**What is needed:** Every line in the records below between the one holding "X201090894Y-89331206D01*" and the one holding "X212597501Y-82161500D01*", inclusive, is to be set down exactly; all other lines are to be left out.

**Entries provided:**
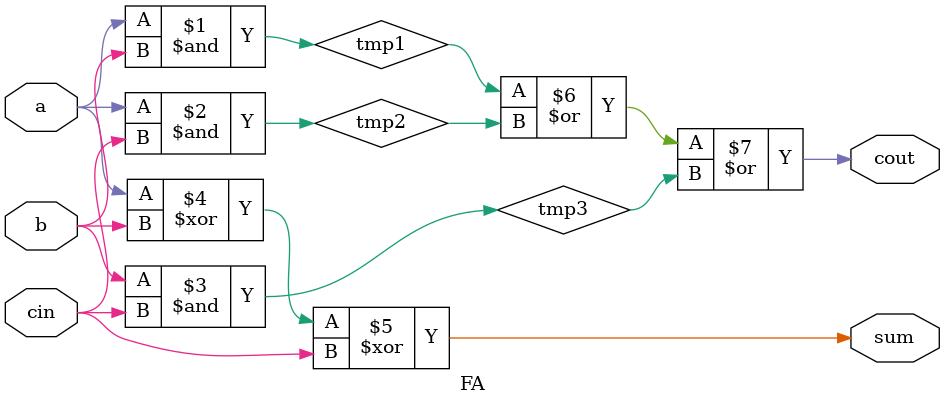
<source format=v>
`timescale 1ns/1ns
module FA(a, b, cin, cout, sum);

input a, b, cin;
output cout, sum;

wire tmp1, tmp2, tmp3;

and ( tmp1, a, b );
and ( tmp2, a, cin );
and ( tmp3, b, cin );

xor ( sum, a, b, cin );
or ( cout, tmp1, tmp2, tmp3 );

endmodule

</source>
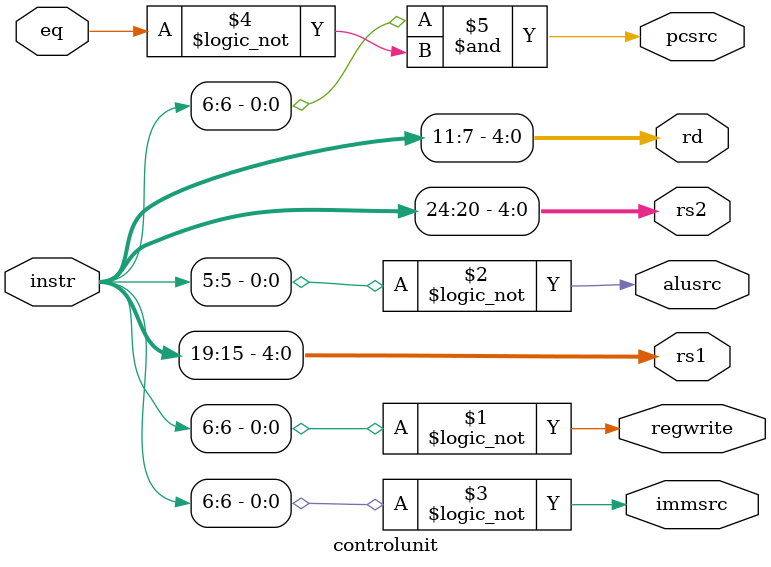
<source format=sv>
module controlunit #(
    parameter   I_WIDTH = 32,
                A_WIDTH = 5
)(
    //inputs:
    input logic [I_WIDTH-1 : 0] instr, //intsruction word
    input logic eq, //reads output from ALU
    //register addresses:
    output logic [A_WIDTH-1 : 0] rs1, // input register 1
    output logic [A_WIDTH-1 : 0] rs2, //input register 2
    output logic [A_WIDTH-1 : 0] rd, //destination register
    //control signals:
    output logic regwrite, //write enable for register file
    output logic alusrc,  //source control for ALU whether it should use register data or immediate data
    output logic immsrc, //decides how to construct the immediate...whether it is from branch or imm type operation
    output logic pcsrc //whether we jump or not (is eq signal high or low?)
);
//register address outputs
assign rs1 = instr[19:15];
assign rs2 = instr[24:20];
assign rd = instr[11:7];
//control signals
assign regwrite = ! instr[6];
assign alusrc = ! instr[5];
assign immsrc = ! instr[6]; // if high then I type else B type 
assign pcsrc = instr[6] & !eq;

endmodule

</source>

--

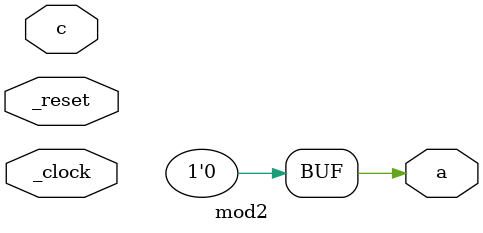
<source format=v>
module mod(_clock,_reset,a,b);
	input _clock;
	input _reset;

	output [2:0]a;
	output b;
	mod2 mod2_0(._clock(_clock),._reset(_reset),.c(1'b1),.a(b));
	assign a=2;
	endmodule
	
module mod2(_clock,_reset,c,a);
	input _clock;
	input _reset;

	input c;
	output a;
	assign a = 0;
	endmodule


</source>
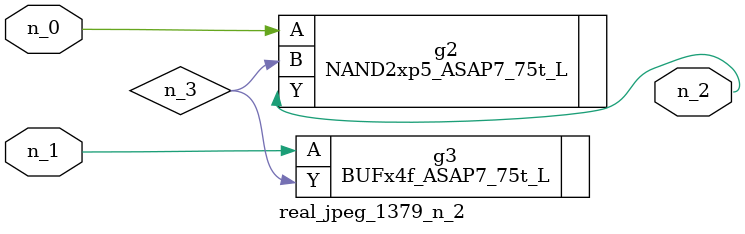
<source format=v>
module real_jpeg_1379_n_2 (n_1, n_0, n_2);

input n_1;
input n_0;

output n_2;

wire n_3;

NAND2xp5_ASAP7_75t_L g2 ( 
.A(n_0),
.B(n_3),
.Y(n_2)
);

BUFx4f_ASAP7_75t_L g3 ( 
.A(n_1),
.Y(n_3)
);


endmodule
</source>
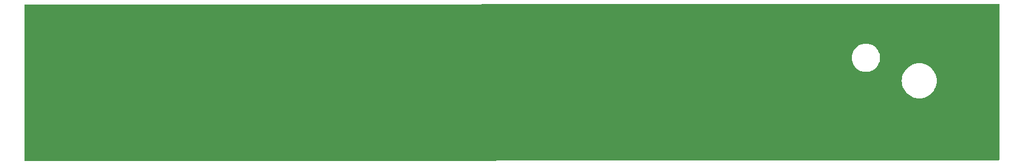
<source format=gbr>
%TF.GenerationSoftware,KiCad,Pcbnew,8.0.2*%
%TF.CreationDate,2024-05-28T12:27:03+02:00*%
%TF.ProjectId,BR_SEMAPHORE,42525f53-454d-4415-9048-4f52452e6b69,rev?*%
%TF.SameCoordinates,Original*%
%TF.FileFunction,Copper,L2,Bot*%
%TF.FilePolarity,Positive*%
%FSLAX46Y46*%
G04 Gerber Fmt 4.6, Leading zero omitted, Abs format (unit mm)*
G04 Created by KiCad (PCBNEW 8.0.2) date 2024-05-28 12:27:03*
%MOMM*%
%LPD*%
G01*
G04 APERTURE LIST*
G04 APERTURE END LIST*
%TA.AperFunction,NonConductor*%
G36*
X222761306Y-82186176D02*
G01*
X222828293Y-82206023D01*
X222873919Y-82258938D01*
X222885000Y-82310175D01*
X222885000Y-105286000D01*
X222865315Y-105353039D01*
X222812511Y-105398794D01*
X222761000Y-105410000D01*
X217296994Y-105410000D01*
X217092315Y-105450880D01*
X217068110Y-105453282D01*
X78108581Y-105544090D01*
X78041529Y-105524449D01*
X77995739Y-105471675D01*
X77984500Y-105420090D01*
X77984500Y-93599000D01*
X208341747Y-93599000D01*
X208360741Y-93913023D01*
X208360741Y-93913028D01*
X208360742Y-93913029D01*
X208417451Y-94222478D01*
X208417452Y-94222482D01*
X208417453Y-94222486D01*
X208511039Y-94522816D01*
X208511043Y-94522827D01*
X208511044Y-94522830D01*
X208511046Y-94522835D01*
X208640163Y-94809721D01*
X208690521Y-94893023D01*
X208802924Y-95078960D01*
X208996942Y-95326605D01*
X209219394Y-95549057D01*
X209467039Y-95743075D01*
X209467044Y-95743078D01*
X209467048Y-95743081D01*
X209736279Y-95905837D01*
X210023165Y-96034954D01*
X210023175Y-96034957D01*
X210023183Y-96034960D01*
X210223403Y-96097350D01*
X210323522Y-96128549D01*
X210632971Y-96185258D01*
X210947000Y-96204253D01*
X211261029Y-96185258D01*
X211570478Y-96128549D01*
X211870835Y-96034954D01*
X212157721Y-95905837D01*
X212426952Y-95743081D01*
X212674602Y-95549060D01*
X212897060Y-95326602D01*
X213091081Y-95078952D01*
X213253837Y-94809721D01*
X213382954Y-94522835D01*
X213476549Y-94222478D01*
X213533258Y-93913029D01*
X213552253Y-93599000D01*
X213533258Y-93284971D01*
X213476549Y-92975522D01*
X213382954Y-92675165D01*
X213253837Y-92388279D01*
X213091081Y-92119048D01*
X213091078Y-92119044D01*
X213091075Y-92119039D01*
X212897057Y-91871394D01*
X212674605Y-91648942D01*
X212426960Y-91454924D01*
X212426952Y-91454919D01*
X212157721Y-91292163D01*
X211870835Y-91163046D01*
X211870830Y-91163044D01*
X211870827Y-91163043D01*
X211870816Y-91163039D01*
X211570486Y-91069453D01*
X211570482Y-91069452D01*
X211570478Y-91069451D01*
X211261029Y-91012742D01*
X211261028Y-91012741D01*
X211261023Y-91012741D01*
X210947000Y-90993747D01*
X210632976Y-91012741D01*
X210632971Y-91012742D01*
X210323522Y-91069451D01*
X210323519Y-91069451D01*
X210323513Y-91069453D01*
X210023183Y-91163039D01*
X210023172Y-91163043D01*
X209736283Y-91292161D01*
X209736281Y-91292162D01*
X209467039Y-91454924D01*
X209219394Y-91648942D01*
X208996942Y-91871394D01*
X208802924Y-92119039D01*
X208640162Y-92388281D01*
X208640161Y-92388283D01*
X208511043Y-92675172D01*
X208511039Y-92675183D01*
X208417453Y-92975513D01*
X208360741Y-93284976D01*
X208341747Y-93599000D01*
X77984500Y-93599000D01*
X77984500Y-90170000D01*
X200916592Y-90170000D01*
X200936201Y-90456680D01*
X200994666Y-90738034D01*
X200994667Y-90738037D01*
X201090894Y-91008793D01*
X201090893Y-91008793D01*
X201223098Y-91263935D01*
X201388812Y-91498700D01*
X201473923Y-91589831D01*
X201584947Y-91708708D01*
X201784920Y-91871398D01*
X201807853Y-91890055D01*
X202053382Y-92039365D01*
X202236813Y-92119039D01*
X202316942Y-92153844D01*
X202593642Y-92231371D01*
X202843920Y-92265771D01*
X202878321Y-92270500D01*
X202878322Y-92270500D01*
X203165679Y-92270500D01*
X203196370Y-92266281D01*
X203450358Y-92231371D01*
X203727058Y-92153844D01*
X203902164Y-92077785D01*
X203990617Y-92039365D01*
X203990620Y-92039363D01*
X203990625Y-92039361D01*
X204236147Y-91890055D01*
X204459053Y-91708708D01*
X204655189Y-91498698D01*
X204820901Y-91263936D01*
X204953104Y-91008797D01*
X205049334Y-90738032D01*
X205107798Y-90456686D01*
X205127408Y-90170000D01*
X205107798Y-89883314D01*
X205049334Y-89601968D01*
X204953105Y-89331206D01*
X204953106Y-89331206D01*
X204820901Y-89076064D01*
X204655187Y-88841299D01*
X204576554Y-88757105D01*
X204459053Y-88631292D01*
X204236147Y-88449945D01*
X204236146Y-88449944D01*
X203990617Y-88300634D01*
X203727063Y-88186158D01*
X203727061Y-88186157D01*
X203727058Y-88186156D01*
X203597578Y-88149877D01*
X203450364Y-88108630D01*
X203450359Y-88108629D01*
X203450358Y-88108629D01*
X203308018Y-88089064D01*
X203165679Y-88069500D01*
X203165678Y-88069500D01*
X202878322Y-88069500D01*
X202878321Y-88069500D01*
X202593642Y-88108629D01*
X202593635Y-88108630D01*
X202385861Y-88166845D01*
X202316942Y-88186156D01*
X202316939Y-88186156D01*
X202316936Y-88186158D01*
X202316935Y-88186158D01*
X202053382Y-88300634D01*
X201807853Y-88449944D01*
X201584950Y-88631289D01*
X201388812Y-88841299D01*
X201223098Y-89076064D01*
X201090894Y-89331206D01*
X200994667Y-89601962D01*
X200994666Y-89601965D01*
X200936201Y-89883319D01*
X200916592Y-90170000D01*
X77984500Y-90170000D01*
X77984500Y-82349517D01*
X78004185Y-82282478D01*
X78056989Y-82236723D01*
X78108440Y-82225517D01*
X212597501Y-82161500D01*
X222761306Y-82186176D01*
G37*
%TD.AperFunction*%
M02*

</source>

**Task answer:**
X201090894Y-89331206D01*
X200994667Y-89601962D01*
X200994666Y-89601965D01*
X200936201Y-89883319D01*
X200916592Y-90170000D01*
X77984500Y-90170000D01*
X77984500Y-82349517D01*
X78004185Y-82282478D01*
X78056989Y-82236723D01*
X78108440Y-82225517D01*
X212597501Y-82161500D01*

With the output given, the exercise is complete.